February 24, 2012
The forecast for Jets' FloodReliable defenceman still wants to be an everyday guy
By PAUL FRIESEN, QMI Agency
WINNIPEG - He was the last man on the ice for Thursday’s morning skate, still out there moving nets for the Zamboni driver when it was over.
He might have stayed out longer, but it was time to flood.
But when would it be time for Flood?
“That’s a good question,” Winnipeg Jets defenceman Mark Flood said. “I’m sure the coaches don’t want to let me sit too long, even if they can put me in for a game or two to let me get back on track. Hopefully not too much longer.”
Hours later, Flood got his wish, dressing and picking up an assist in the Jets 4-3 victory over the Tampa Bay Lightning.
Casual Jets fans could be forgiven for thinking, “Mark who?”
Maybe this will jog the memory: early this season, a defenceman got called up from the minors and scored three goals in his first seven games.
When veterans kept going down with injuries, the guy filled one hole after another and fit right in.
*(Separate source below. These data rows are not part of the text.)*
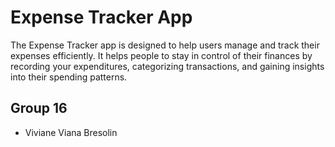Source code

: # Expense Tracker App
The Expense Tracker app is designed to help users manage and track their expenses efficiently. It helps people to stay in control of their finances by recording your expenditures, categorizing transactions, and gaining insights into their spending patterns.

## Group 16
- Viviane Viana Bresolin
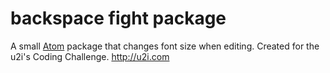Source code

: # backspace fight package

A small [Atom](https://atom.io) package that changes font size when editing. Created for the u2i's Coding Challenge. http://u2i.com
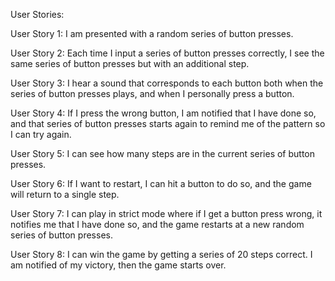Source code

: User Stories: 

User Story 1: I am presented with a random series of button presses.
 
User Story 2: Each time I input a series of button presses correctly, I see the same series of button presses but with an additional step. 

User Story 3: I hear a sound that corresponds to each button both when the series of button presses plays, and when I personally press a button. 

User Story 4: If I press the wrong button, I am notified that I have done so, and that series of button presses starts again to remind me of the pattern so I can try again. 

User Story 5: I can see how many steps are in the current series of button presses. 

User Story 6: If I want to restart, I can hit a button to do so, and the game will return to a single step. 

User Story 7: I can play in strict mode where if I get a button press wrong, it notifies me that I have done so, and the game restarts at a new random series of button presses. 

User Story 8: I can win the game by getting a series of 20 steps correct. I am notified of my victory, then the game starts over. 
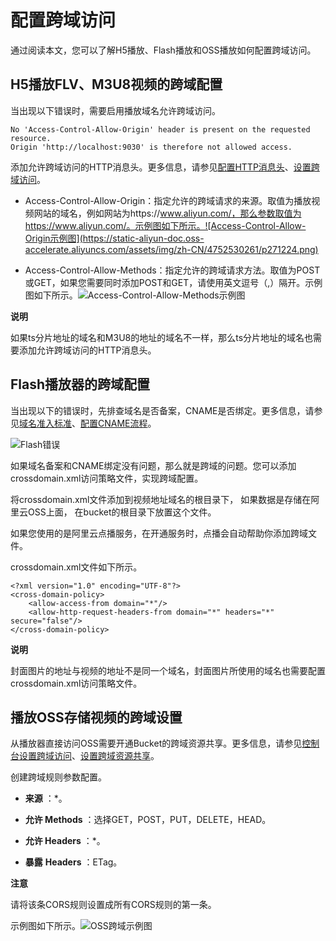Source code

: 配置跨域访问 
===========================

通过阅读本文，您可以了解H5播放、Flash播放和OSS播放如何配置跨域访问。

H5播放FLV、M3U8视频的跨域配置 
----------------------------------------

当出现以下错误时，需要启用播放域名允许跨域访问。

    No 'Access-Control-Allow-Origin' header is present on the requested resource. 
    Origin 'http://localhost:9030' is therefore not allowed access.



添加允许跨域访问的HTTP消息头。更多信息，请参见[配置HTTP消息头](/cn.zh-CN/控制台指南/域名管理/缓存配置/配置HTTP消息头.md)、[设置跨域访问]()。

* Access-Control-Allow-Origin：指定允许的跨域请求的来源。取值为播放视频网站的域名，例如网站为https://www.aliyun.com/，那么参数取值为https://www.aliyun.com/。示例图如下所示。![Access-Control-Allow-Origin示例图](https://static-aliyun-doc.oss-accelerate.aliyuncs.com/assets/img/zh-CN/4752530261/p271224.png)

  




<!-- -->

* Access-Control-Allow-Methods：指定允许的跨域请求方法。取值为POST或GET，如果您需要同时添加POST和GET，请使用英文逗号（,）隔开。示例图如下所示。![Access-Control-Allow-Methods示例图](https://static-aliyun-doc.oss-accelerate.aliyuncs.com/assets/img/zh-CN/6045530261/p271225.png)

  



**说明**

如果ts分片地址的域名和M3U8的地址的域名不一样，那么ts分片地址的域名也需要添加允许跨域访问的HTTP消息头。

Flash播放器的跨域配置 
----------------------------------

当出现以下的错误时，先排查域名是否备案，CNAME是否绑定。更多信息，请参见[域名准入标准](/cn.zh-CN/控制台指南/域名管理/域名准入标准.md)、[配置CNAME流程](/cn.zh-CN/控制台指南/域名管理/配置CNAME/阿里云（原万网）解析配置CNAME流程.md)。

![Flash错误](https://static-aliyun-doc.oss-accelerate.aliyuncs.com/assets/img/zh-CN/6045530261/p271226.png)

如果域名备案和CNAME绑定没有问题，那么就是跨域的问题。您可以添加crossdomain.xml访问策略文件，实现跨域配置。

将crossdomain.xml文件添加到视频地址域名的根目录下， 如果数据是存储在阿里云OSS上面， 在bucket的根目录下放置这个文件。

如果您使用的是阿里云点播服务，在开通服务时，点播会自动帮助你添加跨域文件。

crossdomain.xml文件如下所示。

    <?xml version="1.0" encoding="UTF-8"?>
    <cross-domain-policy>
        <allow-access-from domain="*"/>
        <allow-http-request-headers-from domain="*" headers="*" secure="false"/>
    </cross-domain-policy>


**说明**

封面图片的地址与视频的地址不是同一个域名，封面图片所使用的域名也需要配置crossdomain.xml访问策略文件。

播放OSS存储视频的跨域设置 
-----------------------------------

从播放器直接访问OSS需要开通Bucket的跨域资源共享。更多信息，请参见[控制台](/cn.zh-CN/控制台用户指南/存储空间管理/权限管理/设置跨域访问.md)[设](/cn.zh-CN/控制台用户指南/存储空间管理/权限管理/设置跨域访问.md)[置跨域访问](/cn.zh-CN/控制台用户指南/存储空间管理/权限管理/设置跨域访问.md)、[设置跨域资源共享](/cn.zh-CN/开发指南/存储空间（Bucket）/设置跨域资源共享.md)。

创建跨域规则参数配置。

* **来源** ：\*。

  

* **允许 Methods** ：选择GET，POST，PUT，DELETE，HEAD。

  

* **允许 Headers** ：\*。

  

* **暴露** **Headers** ：ETag。

  





**注意**

请将该条CORS规则设置成所有CORS规则的第一条。

示例图如下所示。![OSS跨域示例图](https://static-aliyun-doc.oss-accelerate.aliyuncs.com/assets/img/zh-CN/6045530261/p271235.png)
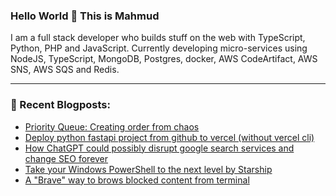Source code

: <!-- ![alt text](images/skill-set-compressed.jpg) -->
### Hello World 👋 This is Mahmud 
I am a full stack developer who builds stuff on the web with TypeScript, Python, PHP and JavaScript. Currently developing micro-services using NodeJS, TypeScript, MongoDB, Postgres, docker, AWS CodeArtifact, AWS SNS, AWS SQS and Redis.

---
### 📝 Recent Blogposts:
<!-- BLOG-POST-LIST:START -->
- [Priority Queue: Creating order from chaos](https://dev.to/ganmahmud/priority-queue-creating-order-from-chaos-d87)
- [Deploy python fastapi project from github to vercel (without vercel cli)](https://dev.to/ganmahmud/deploy-python-fastapi-project-from-github-to-vercel-without-vercel-cli-3e9f)
- [How ChatGPT could possibly disrupt google search services and change SEO forever](https://dev.to/ganmahmud/how-chatgpt-could-possibly-disrupt-google-search-services-and-change-seo-forever-4nd9)
- [Take your Windows PowerShell to the next level by Starship](https://dev.to/ganmahmud/take-your-windows-powershell-to-the-next-level-by-starship-2gb2)
- [A "Brave" way to brows blocked content from terminal](https://dev.to/ganmahmud/a-brave-way-to-brows-blocked-content-from-terminal-4k78)
<!-- BLOG-POST-LIST:END -->


<!--
**ganmahmud/ganmahmud** is a ✨ _special_ ✨ repository because its `README.md` (this file) appears on your GitHub profile.

Here are some ideas to get you started:

- 🔭 I’m currently working on ...
- 🌱 I’m currently learning ...
- 👯 I’m looking to collaborate on ...
- 🤔 I’m looking for help with ...
- 💬 Ask me about ...
- 📫 How to reach me: ...
- 😄 Pronouns: ...
- ⚡ Fun fact: ...
-->
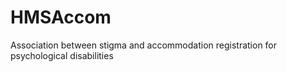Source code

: # HMSAccom
Association between stigma and accommodation registration for psychological disabilities 
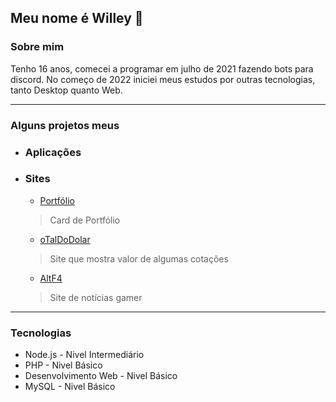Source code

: ## Meu nome é Willey 👋

### Sobre mim
Tenho 16 anos, comecei a programar em julho de 2021 fazendo bots para discord. No começo de 2022 iniciei meus estudos por outras tecnologias, tanto Desktop quanto Web.

---

### Alguns projetos meus

- ### Aplicações
  
- ### Sites

  - [Portfólio](https://vailei.vercel.app)
  > Card de Portfólio


  - [oTalDoDolar](https://otaldodolar.cf)
  > Site que mostra valor de algumas cotações

  - [AltF4](https://altf4.cf)
  > Site de notícias gamer
---

### Tecnologias

- Node.js - Nivel Intermediário
- PHP - Nivel Básico
- Desenvolvimento Web - Nivel Básico
- MySQL - Nivel Básico
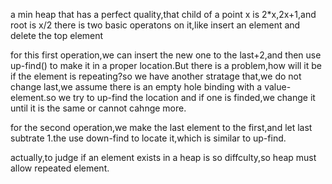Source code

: 
a min heap that has a perfect quality,that child of a point x is 2*x,2x+1,and root is x/2
there is two basic operatons on it,like insert an element and delete the top element

for this first operation,we can insert the new one to the last+2,and then use up-find() to make it in a proper location.But there is a problem,how will it be if the element is repeating?so we have another stratage that,we do not change last,we assume there is an empty hole binding with a value-element.so we try to up-find the location and if one is finded,we change it until it is the same or cannot cahnge more.

for the second operation,we make the last element to the first,and let last subtrate 1.the use down-find to locate it,which is similar to up-find.



actually,to judge if an element exists in a heap is so diffculty,so heap must allow repeated element.<F5>
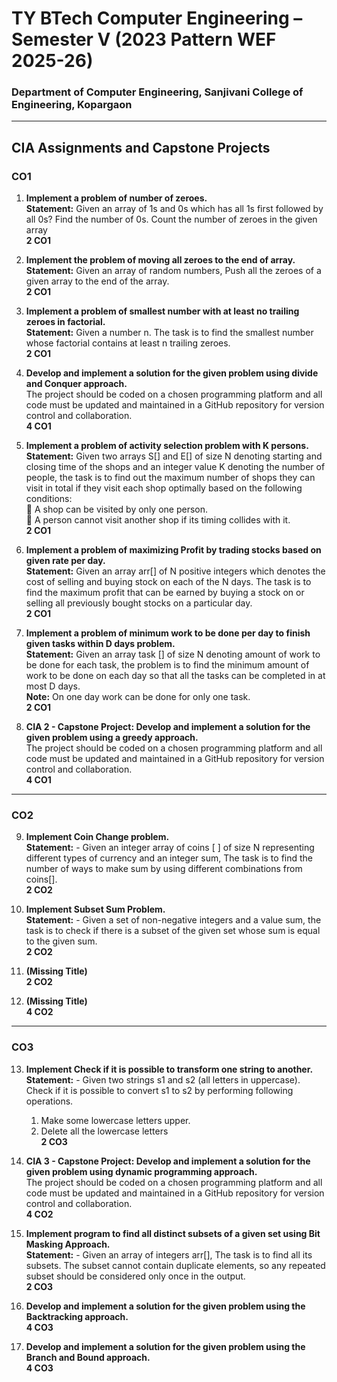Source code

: # TY BTech Computer Engineering – Semester V (2023 Pattern WEF 2025-26)  
### Department of Computer Engineering, Sanjivani College of Engineering, Kopargaon

---

## CIA Assignments and Capstone Projects

### CO1

1. **Implement a problem of number of zeroes.**  
   **Statement:** Given an array of 1s and 0s which has all 1s first followed by all 0s? Find the number of 0s. Count the number of zeroes in the given array  
   **2 CO1**

2. **Implement the problem of moving all zeroes to the end of array.**  
   **Statement:** Given an array of random numbers, Push all the zeroes of a given array to the end of the array.  
   **2 CO1**

3. **Implement a problem of smallest number with at least no trailing zeroes in factorial.**  
   **Statement:** Given a number n. The task is to find the smallest number whose factorial contains at least n trailing zeroes.  
   **2 CO1**

4. **Develop and implement a solution for the given problem using divide and Conquer approach.**  
   The project should be coded on a chosen programming platform and all code must be updated and maintained in a GitHub repository for version control and collaboration.  
   **4 CO1**

5. **Implement a problem of activity selection problem with K persons.**  
   **Statement:** Given two arrays S[] and E[] of size N denoting starting and closing time of the shops and an integer value K denoting the number of people, the task is to find out the maximum number of shops they can visit in total if they visit each shop optimally based on the following conditions:  
    A shop can be visited by only one person.  
    A person cannot visit another shop if its timing collides with it.  
   **2 CO1**

6. **Implement a problem of maximizing Profit by trading stocks based on given rate per day.**  
   **Statement:** Given an array arr[] of N positive integers which denotes the cost of selling and buying stock on each of the N days. The task is to find the maximum profit that can be earned by buying a stock on or selling all previously bought stocks on a particular day.  
   **2 CO1**

7. **Implement a problem of minimum work to be done per day to finish given tasks within D days problem.**  
   **Statement:** Given an array task [] of size N denoting amount of work to be done for each task, the problem is to find the minimum amount of work to be done on each day so that all the tasks can be completed in at most D days.  
   **Note:** On one day work can be done for only one task.  
   **2 CO1**

8. **CIA 2 - Capstone Project: Develop and implement a solution for the given problem using a greedy approach.**  
   The project should be coded on a chosen programming platform and all code must be updated and maintained in a GitHub repository for version control and collaboration.  
   **4 CO1**

---

### CO2

9. **Implement Coin Change problem.**  
   **Statement:** - Given an integer array of coins [ ] of size N representing different types of currency and an integer sum, The task is to find the number of ways to make sum by using different combinations from coins[].  
   **2 CO2**

10. **Implement Subset Sum Problem.**  
    **Statement:** - Given a set of non-negative integers and a value sum, the task is to check if there is a subset of the given set whose sum is equal to the given sum.  
    **2 CO2**

11. **(Missing Title)**  
    **2 CO2**

12. **(Missing Title)**  
    **4 CO2**

---

### CO3

13. **Implement Check if it is possible to transform one string to another.**  
    **Statement:** - Given two strings s1 and s2 (all letters in uppercase). Check if it is possible to convert s1 to s2 by performing following operations.  
    1. Make some lowercase letters upper.  
    2. Delete all the lowercase letters  
    **2 CO3**

14. **CIA 3 - Capstone Project: Develop and implement a solution for the given problem using dynamic programming approach.**  
    The project should be coded on a chosen programming platform and all code must be updated and maintained in a GitHub repository for version control and collaboration.  
    **4 CO2**

15. **Implement program to find all distinct subsets of a given set using Bit Masking Approach.**  
    **Statement:** - Given an array of integers arr[], The task is to find all its subsets. The subset cannot contain duplicate elements, so any repeated subset should be considered only once in the output.  
    **2 CO3**

16. **Develop and implement a solution for the given problem using the Backtracking approach.**  
    **4 CO3**

17. **Develop and implement a solution for the given problem using the Branch and Bound approach.**  
    **4 CO3**
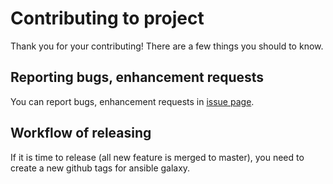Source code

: # Contributing to project

Thank you for your contributing! There are a few things you should to know.

## Reporting bugs, enhancement requests

You can report bugs, enhancement requests in [issue page](https://github.com/NIFTYCloud/ansible-role-niftycloud/issues).

## Workflow of releasing

If it is time to release (all new feature is merged to master), you need to create a new github tags for ansible galaxy.
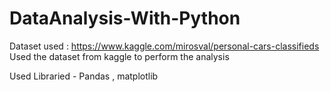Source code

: # DataAnalysis-With-Python
Dataset used : https://www.kaggle.com/mirosval/personal-cars-classifieds
Used the dataset from kaggle to perform the analysis

Used Libraried - Pandas , matplotlib

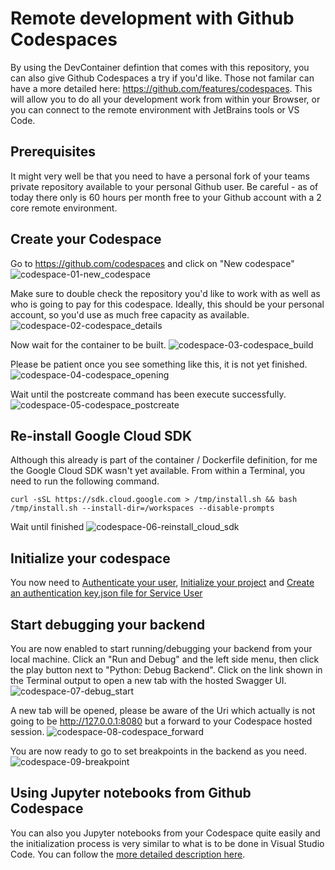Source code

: # Remote development with Github Codespaces
By using the DevContainer defintion that comes with this repository, you can also give Github Codespaces a try if you'd like. Those not familar can have a more detailed here: https://github.com/features/codespaces. This will allow you to do all your development work from within your Browser, or you can connect to the remote environment with JetBrains tools or VS Code.

## Prerequisites
It might very well be that you need to have a personal fork of your teams private repository available to your personal Github user. Be careful - as of today there only is 60 hours per month free to your Github account with a 2 core remote environment.

## Create your Codespace
Go to https://github.com/codespaces and click on "New codespace"
![codespace-01-new_codespace](docs/codespace-01-new_codespace.png)

Make sure to double check the repository you'd like to work with as well as who is going to pay for this codespace. Ideally, this should be your personal account, so you'd use as much free capacity as available.
![codespace-02-codespace_details](docs/codespace-02-codespace_details.png)

Now wait for the container to be built.
![codespace-03-codespace_build](docs/codespace-03-codespace_build.png)

Please be patient once you see something like this, it is not yet finished.
![codespace-04-codespace_opening](docs/codespace-04-codespace_opening.png)

Wait until the postcreate command has been execute successfully.
![codespace-05-codespace_postcreate](docs/codespace-05-codespace_postcreate.png)

## Re-install Google Cloud SDK
Although this already is part of the container / Dockerfile definition, for me the Google Cloud SDK wasn't yet available. From within a Terminal, you need to run the following command.

    curl -sSL https://sdk.cloud.google.com > /tmp/install.sh && bash /tmp/install.sh --install-dir=/workspaces --disable-prompts

Wait until finished
![codespace-06-reinstall_cloud_sdk](docs/codespace-06-reinstall_cloud_sdk.png)

## Initialize your codespace
You now need to [Authenticate your user](README-vscode.md#authenticate-your-user), [Initialize your project](README-vscode.md#initialize-your-project) and [Create an authentication key.json file for Service User](README-vscode.md#create-an-authentication-keyjson-file-for-service-user)

## Start debugging your backend
You are now enabled to start running/debugging your backend from your local machine. Click an "Run and Debug" and the left side menu, then click the play button next to "Python: Debug Backend". Click on the link shown in the Terminal output to open a new tab with the hosted Swagger UI.
![codespace-07-debug_start](docs/codespace-07-debug_start.png)

A new tab will be opened, please be aware of the Uri which actually is not going to be http://127.0.0.1:8080 but a forward to your Codespace hosted session.
![codespace-08-codespace_forward](docs/codespace-08-codespace_forward.png)

You are now ready to go to set breakpoints in the backend as you need.
![codespace-09-breakpoint](docs/codespace-09-breakpoint.png)

## Using Jupyter notebooks from Github Codespace
You can also you Jupyter notebooks from your Codespace quite easily and the initialization process is very similar to what is to be done in Visual Studio Code. You can follow the [more detailed description here](README-vscode.md#jupyiter-notebooks-from-vs-code).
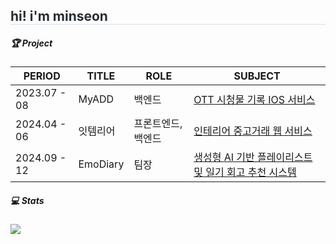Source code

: <div style="text-align: left;"> 
    <h2 style="border-bottom: 1px solid #d8dee4; color: #282d33;"> hi! i'm minseon </h2>  
    <div style="font-weight: 700; font-size: 15px; text-align: left; color: #282d33;">  </div> 
</div>
    

##### 🏆 Project  
| PERIOD | TITLE | ROLE | SUBJECT |
| ------- | ------- | -------| -------|
| 2023.07 - 08 | MyADD | 백엔드 | [OTT 시청물 기록 IOS 서비스](https://github.com/my-ADD/myADD-server) |
| 2024.04 - 06 | 잇템리어 | 프론트엔드, 백엔드 | [인테리어 중고거래 웹 서비스](https://github.com/jiminseon/Itemrier_springBoot) | 
| 2024.09 - 12 | EmoDiary | 팀장 | [생성형 AI 기반 플레이리스트 및 일기 회고 추천 시스템](https://github.com/jiminseon/AI_RecommenderSystem) |

##### 💻 Stats
<div style="text-align: left;"> 
      <img src="https://github-readme-stats.vercel.app/api?username=jiminseon&bg_color=180,ffffff,00000000&title_color=e43f81&text_color=e43f81"/> 
</div>
    


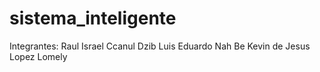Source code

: # sistema_inteligente
Integrantes:
Raul Israel Ccanul Dzib
Luis Eduardo Nah Be
Kevin de Jesus Lopez Lomely
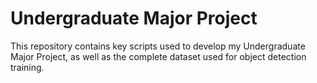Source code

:# Undergraduate Major Project
This repository contains key scripts used to develop my Undergraduate Major Project, as well as the complete dataset used for object detection training.

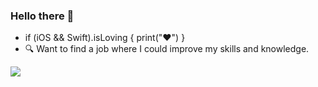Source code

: ### Hello there 👋

- if (iOS && Swift).isLoving {
      print("❤️")
}
- 🔍 Want to find a job where I could improve my skills and knowledge.

![](https://user-images.githubusercontent.com/74707655/190140919-17fa7618-26f1-4066-acdc-1970024e60bc.gif)


<!--
**AtaevAleksandr/AtaevAleksandr** is a ✨ _special_ ✨ repository because its `README.md` (this file) appears on your GitHub profile.

Here are some ideas to get you started:

- 🔭 I’m currently working on ...
- 🌱 I’m currently learning SWIFT
- 👯 I’m looking to collaborate on ...
- 🤔 I’m looking for help with ...
- 💬 Ask me about ...
- 📫 How to reach me: ...
- 😄 Pronouns: ...
- ⚡ Fun fact: ...
-->
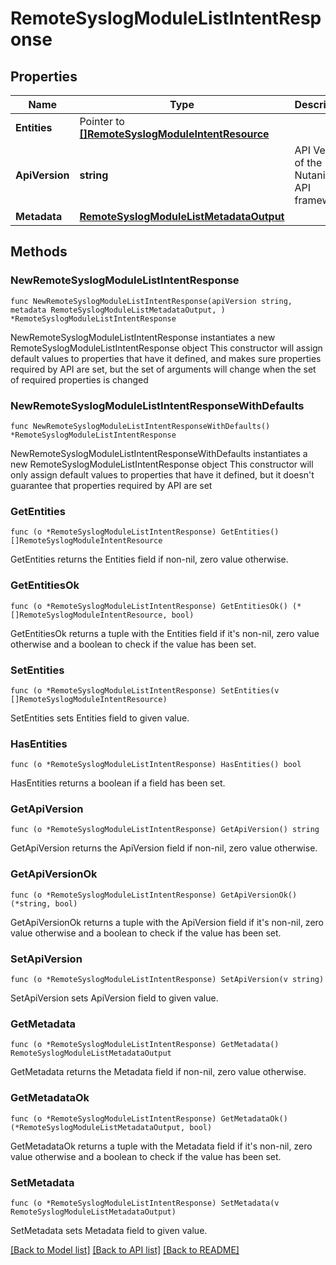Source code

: # RemoteSyslogModuleListIntentResponse

## Properties

Name | Type | Description | Notes
------------ | ------------- | ------------- | -------------
**Entities** | Pointer to [**[]RemoteSyslogModuleIntentResource**](RemoteSyslogModuleIntentResource.md) |  | [optional] 
**ApiVersion** | **string** | API Version of the Nutanix v3 API framework. | [readonly] [default to "3.1.0"]
**Metadata** | [**RemoteSyslogModuleListMetadataOutput**](RemoteSyslogModuleListMetadataOutput.md) |  | 

## Methods

### NewRemoteSyslogModuleListIntentResponse

`func NewRemoteSyslogModuleListIntentResponse(apiVersion string, metadata RemoteSyslogModuleListMetadataOutput, ) *RemoteSyslogModuleListIntentResponse`

NewRemoteSyslogModuleListIntentResponse instantiates a new RemoteSyslogModuleListIntentResponse object
This constructor will assign default values to properties that have it defined,
and makes sure properties required by API are set, but the set of arguments
will change when the set of required properties is changed

### NewRemoteSyslogModuleListIntentResponseWithDefaults

`func NewRemoteSyslogModuleListIntentResponseWithDefaults() *RemoteSyslogModuleListIntentResponse`

NewRemoteSyslogModuleListIntentResponseWithDefaults instantiates a new RemoteSyslogModuleListIntentResponse object
This constructor will only assign default values to properties that have it defined,
but it doesn't guarantee that properties required by API are set

### GetEntities

`func (o *RemoteSyslogModuleListIntentResponse) GetEntities() []RemoteSyslogModuleIntentResource`

GetEntities returns the Entities field if non-nil, zero value otherwise.

### GetEntitiesOk

`func (o *RemoteSyslogModuleListIntentResponse) GetEntitiesOk() (*[]RemoteSyslogModuleIntentResource, bool)`

GetEntitiesOk returns a tuple with the Entities field if it's non-nil, zero value otherwise
and a boolean to check if the value has been set.

### SetEntities

`func (o *RemoteSyslogModuleListIntentResponse) SetEntities(v []RemoteSyslogModuleIntentResource)`

SetEntities sets Entities field to given value.

### HasEntities

`func (o *RemoteSyslogModuleListIntentResponse) HasEntities() bool`

HasEntities returns a boolean if a field has been set.

### GetApiVersion

`func (o *RemoteSyslogModuleListIntentResponse) GetApiVersion() string`

GetApiVersion returns the ApiVersion field if non-nil, zero value otherwise.

### GetApiVersionOk

`func (o *RemoteSyslogModuleListIntentResponse) GetApiVersionOk() (*string, bool)`

GetApiVersionOk returns a tuple with the ApiVersion field if it's non-nil, zero value otherwise
and a boolean to check if the value has been set.

### SetApiVersion

`func (o *RemoteSyslogModuleListIntentResponse) SetApiVersion(v string)`

SetApiVersion sets ApiVersion field to given value.


### GetMetadata

`func (o *RemoteSyslogModuleListIntentResponse) GetMetadata() RemoteSyslogModuleListMetadataOutput`

GetMetadata returns the Metadata field if non-nil, zero value otherwise.

### GetMetadataOk

`func (o *RemoteSyslogModuleListIntentResponse) GetMetadataOk() (*RemoteSyslogModuleListMetadataOutput, bool)`

GetMetadataOk returns a tuple with the Metadata field if it's non-nil, zero value otherwise
and a boolean to check if the value has been set.

### SetMetadata

`func (o *RemoteSyslogModuleListIntentResponse) SetMetadata(v RemoteSyslogModuleListMetadataOutput)`

SetMetadata sets Metadata field to given value.



[[Back to Model list]](../README.md#documentation-for-models) [[Back to API list]](../README.md#documentation-for-api-endpoints) [[Back to README]](../README.md)


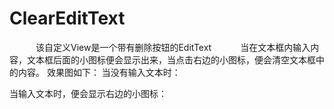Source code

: # ClearEditText
　　　该自定义View是一个带有删除按钮的EditText
　　　当在文本框内输入内容，文本框后面的小图标便会显示出来，当点击右边的小图标，便会清空文本框中的内容。
效果图如下：
当没有输入文本时：

当输入文本时，便会显示右边的小图标：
Nothing too flashy — the three quick goals aside — but steady as a Vancouver drizzle.
Then everybody got healthy, and he was scratched more often than a Manitoba mosquito bite, out of the lineup since, uh... when, exactly?
“I don’t know,” Flood said, thinking hard. “It was a home game against Buffalo, I think. Which was about 13 or 14 games ago, something like that.”
Actually, he’d missed the last 15 going into Thursday night. Not exactly the textbook way to develop a defenceman.
At 27, but with just 35 big-league games under his belt, Flood should be gobbling up ice time in the AHL, if he’s not playing a regular shift with the Jets.
Instead, he’s doing a slow rot — if not a slow burn.
“That’s not me,” Flood said. “I’d never be bringing any of the guys down or anything like that. Especially it being my first year here and in the NHL. I am happy to be here. But at the same time, of course, you’re not human if you don’t want to be playing, right?”
His problem: he played too well when he was called up.
Ever since, the Jets have been scared to send him back to St. John’s, because he’d have to clear waivers and another NHL team might claim him.
“That would be my fear,” Claude Noel said. “His game has been really consistent, and usually you don’t see that. Usually you see a tail-off.”
So the head coach told him to keep working that tail off, keep his chin up — and wait.
“It is a unique situation,” Flood acknowledged. “I guess it’s a good thing for me. Hopefully they have a plan for me here, at some point, if they don’t want to lose me.”
About a month ago, the Jets told Flood to get his own place, and move his stuff in for the long haul.
But they’ve got to do more than that.
If there’s a reason to trade a veteran defenceman by next Monday’s deadline, it’s wearing No. 36.
Because there’s something you can’t get by practising, alone.
“It’s that real competitive intensity,” Flood said. “You can practise as much as you want, but you never want to hurt a guy or hit a guy in practice. Especially when you haven’t played in 15 games, you don’t want to be the guy to hurt one of our better players.”
So he holds back. Which holds up the progress he was making, maybe even sets it back, although you couldn’t tell Thursday night.
Flood’s sharp pass helped set up the Jets second goal against the Lightning and he finished plus-one, as Noel chose to dress seven defencemen for the first time.
Yet another argument to get the man regular playing time.
Even if it means getting little return for a veteran on the trade market.
Because as much as Flood says he loves simply being in the NHL after six years in the minors, and as professional as he’s been about it, he can’t just keep being the Zamboni driver’s best friend.